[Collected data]
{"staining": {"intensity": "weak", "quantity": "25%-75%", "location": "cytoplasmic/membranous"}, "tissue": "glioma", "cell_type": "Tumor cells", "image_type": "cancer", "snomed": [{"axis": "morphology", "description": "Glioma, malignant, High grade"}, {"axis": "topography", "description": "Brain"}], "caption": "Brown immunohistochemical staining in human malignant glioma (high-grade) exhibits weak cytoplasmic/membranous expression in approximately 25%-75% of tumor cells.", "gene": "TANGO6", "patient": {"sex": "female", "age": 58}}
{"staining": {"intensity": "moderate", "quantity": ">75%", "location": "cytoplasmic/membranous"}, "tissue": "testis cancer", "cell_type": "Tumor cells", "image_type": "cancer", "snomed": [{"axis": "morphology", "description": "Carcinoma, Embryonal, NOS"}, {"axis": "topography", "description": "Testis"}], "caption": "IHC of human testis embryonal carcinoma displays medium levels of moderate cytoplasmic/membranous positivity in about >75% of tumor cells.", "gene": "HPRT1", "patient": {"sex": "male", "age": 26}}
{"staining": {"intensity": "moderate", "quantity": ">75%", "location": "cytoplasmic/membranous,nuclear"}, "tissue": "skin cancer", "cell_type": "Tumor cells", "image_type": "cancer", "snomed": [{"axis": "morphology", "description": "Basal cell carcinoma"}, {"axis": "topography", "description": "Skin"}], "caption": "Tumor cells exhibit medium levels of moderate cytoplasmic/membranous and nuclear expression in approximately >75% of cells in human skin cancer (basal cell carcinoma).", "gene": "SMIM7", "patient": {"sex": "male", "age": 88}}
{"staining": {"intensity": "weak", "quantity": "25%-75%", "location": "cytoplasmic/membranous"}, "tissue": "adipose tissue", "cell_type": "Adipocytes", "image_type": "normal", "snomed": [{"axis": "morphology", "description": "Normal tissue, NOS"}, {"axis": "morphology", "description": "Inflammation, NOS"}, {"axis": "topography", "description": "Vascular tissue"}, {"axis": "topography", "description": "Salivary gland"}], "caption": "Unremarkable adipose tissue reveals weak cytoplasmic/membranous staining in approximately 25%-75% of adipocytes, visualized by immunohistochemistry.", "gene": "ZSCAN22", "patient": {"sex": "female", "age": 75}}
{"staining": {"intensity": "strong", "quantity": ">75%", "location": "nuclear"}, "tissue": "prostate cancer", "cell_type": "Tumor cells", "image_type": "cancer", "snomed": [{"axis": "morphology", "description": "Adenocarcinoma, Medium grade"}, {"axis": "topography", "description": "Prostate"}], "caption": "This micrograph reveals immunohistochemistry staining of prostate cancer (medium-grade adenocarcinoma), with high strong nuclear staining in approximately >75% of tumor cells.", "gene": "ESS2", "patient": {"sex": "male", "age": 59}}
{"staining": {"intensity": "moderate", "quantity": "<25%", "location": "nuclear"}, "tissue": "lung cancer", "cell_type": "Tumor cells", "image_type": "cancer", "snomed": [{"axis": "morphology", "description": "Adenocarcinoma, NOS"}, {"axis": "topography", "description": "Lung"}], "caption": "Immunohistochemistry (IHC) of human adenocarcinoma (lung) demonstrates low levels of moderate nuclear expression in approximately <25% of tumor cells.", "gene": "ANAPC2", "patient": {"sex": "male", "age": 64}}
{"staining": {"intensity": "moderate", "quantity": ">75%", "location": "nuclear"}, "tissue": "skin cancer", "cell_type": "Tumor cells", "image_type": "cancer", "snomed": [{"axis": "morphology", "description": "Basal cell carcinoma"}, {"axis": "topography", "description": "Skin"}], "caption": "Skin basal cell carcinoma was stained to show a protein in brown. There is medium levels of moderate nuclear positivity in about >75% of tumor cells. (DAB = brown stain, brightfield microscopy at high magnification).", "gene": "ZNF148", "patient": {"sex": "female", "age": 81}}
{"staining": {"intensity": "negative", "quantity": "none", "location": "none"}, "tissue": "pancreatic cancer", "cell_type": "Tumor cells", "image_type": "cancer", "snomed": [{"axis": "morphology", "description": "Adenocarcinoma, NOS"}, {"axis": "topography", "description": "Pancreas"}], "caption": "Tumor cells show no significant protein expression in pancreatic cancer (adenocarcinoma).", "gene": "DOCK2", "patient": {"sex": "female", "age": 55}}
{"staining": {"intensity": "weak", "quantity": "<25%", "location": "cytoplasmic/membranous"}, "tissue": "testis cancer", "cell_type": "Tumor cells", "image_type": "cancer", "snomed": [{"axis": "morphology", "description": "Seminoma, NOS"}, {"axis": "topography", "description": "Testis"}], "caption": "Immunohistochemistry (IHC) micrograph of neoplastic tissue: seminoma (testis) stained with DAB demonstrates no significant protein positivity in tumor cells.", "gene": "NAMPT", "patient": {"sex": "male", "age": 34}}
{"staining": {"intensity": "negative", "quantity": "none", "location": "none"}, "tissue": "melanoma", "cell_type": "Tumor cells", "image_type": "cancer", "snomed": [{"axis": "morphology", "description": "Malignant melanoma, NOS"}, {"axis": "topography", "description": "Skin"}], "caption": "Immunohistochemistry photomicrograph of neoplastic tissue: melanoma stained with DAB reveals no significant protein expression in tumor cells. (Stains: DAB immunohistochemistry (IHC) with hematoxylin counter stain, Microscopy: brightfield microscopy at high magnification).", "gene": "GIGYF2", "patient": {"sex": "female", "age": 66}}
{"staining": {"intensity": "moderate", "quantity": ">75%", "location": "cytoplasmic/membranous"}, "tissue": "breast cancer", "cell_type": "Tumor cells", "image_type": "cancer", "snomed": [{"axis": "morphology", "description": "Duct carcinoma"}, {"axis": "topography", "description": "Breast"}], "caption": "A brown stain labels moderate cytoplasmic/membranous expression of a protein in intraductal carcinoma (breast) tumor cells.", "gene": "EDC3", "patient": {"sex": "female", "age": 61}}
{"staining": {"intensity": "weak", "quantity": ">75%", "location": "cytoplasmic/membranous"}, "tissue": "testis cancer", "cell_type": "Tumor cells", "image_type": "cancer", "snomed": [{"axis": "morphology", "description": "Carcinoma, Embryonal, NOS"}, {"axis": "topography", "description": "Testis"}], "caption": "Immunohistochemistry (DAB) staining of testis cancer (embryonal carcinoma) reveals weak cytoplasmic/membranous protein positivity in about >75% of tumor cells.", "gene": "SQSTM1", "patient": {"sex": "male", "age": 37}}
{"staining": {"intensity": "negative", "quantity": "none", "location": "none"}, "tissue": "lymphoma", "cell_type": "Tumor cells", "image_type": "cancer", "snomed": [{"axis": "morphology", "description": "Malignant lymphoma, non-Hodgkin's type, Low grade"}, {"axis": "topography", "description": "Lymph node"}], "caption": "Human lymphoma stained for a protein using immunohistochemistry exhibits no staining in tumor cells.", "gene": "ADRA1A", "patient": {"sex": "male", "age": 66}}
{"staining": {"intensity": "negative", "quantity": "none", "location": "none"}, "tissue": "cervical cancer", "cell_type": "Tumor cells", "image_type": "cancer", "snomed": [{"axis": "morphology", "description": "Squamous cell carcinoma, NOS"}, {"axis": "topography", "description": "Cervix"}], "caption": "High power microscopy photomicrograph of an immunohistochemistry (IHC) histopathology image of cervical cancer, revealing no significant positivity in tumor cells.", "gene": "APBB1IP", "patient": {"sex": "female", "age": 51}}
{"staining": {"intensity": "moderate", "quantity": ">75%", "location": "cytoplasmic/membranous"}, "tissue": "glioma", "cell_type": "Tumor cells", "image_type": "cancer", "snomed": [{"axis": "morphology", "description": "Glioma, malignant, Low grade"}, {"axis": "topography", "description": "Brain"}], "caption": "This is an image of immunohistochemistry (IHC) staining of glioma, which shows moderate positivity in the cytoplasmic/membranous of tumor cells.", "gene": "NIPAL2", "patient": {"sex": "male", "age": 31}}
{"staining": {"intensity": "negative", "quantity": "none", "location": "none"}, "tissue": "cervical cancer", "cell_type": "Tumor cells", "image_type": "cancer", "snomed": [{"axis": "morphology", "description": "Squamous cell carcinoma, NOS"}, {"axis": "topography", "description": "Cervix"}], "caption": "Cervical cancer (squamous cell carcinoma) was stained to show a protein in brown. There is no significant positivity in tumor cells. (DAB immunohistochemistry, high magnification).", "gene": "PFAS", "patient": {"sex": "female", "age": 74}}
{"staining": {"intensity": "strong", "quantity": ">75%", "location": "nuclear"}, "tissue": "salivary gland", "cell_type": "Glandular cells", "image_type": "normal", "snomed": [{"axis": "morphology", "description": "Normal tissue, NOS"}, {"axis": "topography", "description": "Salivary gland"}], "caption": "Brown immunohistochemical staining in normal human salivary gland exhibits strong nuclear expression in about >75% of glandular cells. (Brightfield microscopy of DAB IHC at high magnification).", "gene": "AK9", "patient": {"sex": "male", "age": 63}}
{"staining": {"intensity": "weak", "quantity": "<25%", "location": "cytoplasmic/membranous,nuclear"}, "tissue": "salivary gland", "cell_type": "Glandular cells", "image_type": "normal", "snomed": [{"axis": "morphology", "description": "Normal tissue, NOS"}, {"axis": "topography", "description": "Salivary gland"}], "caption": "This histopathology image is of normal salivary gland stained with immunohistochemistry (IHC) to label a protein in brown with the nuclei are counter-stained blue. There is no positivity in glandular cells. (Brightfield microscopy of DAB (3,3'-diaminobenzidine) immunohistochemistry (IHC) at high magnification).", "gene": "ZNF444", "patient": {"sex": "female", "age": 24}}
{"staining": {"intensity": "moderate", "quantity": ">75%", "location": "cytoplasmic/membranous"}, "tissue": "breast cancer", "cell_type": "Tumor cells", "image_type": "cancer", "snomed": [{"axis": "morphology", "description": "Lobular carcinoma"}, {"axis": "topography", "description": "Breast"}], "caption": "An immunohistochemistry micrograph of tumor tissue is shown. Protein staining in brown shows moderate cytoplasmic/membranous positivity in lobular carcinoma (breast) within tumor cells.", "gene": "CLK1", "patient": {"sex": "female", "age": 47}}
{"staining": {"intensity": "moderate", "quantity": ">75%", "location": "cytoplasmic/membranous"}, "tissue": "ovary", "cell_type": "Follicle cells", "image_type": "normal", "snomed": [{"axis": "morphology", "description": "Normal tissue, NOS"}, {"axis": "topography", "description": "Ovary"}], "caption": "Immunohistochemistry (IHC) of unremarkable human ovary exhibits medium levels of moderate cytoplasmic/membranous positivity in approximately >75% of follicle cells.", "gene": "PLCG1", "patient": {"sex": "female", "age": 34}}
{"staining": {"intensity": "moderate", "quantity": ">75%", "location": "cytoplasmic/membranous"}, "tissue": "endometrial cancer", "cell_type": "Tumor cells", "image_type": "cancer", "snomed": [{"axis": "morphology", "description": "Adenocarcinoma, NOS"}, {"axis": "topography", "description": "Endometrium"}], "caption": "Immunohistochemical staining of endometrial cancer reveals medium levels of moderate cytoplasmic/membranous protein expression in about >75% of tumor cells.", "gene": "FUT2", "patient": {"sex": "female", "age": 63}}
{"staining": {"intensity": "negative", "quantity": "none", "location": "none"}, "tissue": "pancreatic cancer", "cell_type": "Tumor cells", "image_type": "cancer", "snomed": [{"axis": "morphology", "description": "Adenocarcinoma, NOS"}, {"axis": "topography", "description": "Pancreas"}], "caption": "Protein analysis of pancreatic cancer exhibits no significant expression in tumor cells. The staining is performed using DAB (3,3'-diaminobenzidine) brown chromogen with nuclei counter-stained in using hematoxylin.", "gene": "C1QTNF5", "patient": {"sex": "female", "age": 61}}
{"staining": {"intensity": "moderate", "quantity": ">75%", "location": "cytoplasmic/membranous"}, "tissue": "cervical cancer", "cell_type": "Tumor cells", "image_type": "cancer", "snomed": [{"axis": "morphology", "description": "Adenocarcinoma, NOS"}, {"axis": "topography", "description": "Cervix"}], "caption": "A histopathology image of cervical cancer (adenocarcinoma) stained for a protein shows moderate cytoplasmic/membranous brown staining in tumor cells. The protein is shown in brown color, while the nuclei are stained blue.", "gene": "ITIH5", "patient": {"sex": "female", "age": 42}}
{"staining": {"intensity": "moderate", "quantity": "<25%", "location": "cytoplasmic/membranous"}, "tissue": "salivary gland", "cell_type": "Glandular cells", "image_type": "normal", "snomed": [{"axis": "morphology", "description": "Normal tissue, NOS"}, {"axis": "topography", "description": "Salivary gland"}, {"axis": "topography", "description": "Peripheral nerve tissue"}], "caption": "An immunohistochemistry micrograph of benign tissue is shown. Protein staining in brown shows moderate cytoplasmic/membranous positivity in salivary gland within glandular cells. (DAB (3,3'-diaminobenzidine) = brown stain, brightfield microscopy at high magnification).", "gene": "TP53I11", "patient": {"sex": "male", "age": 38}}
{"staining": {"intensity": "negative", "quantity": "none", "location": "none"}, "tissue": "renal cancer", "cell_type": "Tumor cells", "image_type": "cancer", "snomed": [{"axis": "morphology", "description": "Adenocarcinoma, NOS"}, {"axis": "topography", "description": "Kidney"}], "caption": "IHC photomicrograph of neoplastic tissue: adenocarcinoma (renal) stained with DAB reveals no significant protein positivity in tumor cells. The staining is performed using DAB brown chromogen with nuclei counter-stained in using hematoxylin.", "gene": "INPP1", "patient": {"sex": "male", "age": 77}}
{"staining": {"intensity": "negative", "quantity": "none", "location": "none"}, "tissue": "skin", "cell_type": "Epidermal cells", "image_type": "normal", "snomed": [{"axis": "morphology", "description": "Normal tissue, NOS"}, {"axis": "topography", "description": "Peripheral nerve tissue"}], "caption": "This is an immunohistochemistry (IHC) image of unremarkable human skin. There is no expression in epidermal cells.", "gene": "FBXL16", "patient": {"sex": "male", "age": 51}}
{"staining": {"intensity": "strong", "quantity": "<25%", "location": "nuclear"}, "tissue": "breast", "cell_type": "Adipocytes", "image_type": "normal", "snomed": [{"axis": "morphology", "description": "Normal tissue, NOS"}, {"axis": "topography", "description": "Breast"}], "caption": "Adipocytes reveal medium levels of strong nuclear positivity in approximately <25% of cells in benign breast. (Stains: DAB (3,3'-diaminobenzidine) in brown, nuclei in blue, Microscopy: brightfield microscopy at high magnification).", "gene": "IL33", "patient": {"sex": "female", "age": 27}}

▸ Work task
All lines in the records that contain "Breast" are to be copied and returned.

▸ Solution
{"staining": {"intensity": "moderate", "quantity": ">75%", "location": "cytoplasmic/membranous"}, "tissue": "breast cancer", "cell_type": "Tumor cells", "image_type": "cancer", "snomed": [{"axis": "morphology", "description": "Duct carcinoma"}, {"axis": "topography", "description": "Breast"}], "caption": "A brown stain labels moderate cytoplasmic/membranous expression of a protein in intraductal carcinoma (breast) tumor cells.", "gene": "EDC3", "patient": {"sex": "female", "age": 61}}
{"staining": {"intensity": "moderate", "quantity": ">75%", "location": "cytoplasmic/membranous"}, "tissue": "breast cancer", "cell_type": "Tumor cells", "image_type": "cancer", "snomed": [{"axis": "morphology", "description": "Lobular carcinoma"}, {"axis": "topography", "description": "Breast"}], "caption": "An immunohistochemistry micrograph of tumor tissue is shown. Protein staining in brown shows moderate cytoplasmic/membranous positivity in lobular carcinoma (breast) within tumor cells.", "gene": "CLK1", "patient": {"sex": "female", "age": 47}}
{"staining": {"intensity": "strong", "quantity": "<25%", "location": "nuclear"}, "tissue": "breast", "cell_type": "Adipocytes", "image_type": "normal", "snomed": [{"axis": "morphology", "description": "Normal tissue, NOS"}, {"axis": "topography", "description": "Breast"}], "caption": "Adipocytes reveal medium levels of strong nuclear positivity in approximately <25% of cells in benign breast. (Stains: DAB (3,3'-diaminobenzidine) in brown, nuclei in blue, Microscopy: brightfield microscopy at high magnification).", "gene": "IL33", "patient": {"sex": "female", "age": 27}}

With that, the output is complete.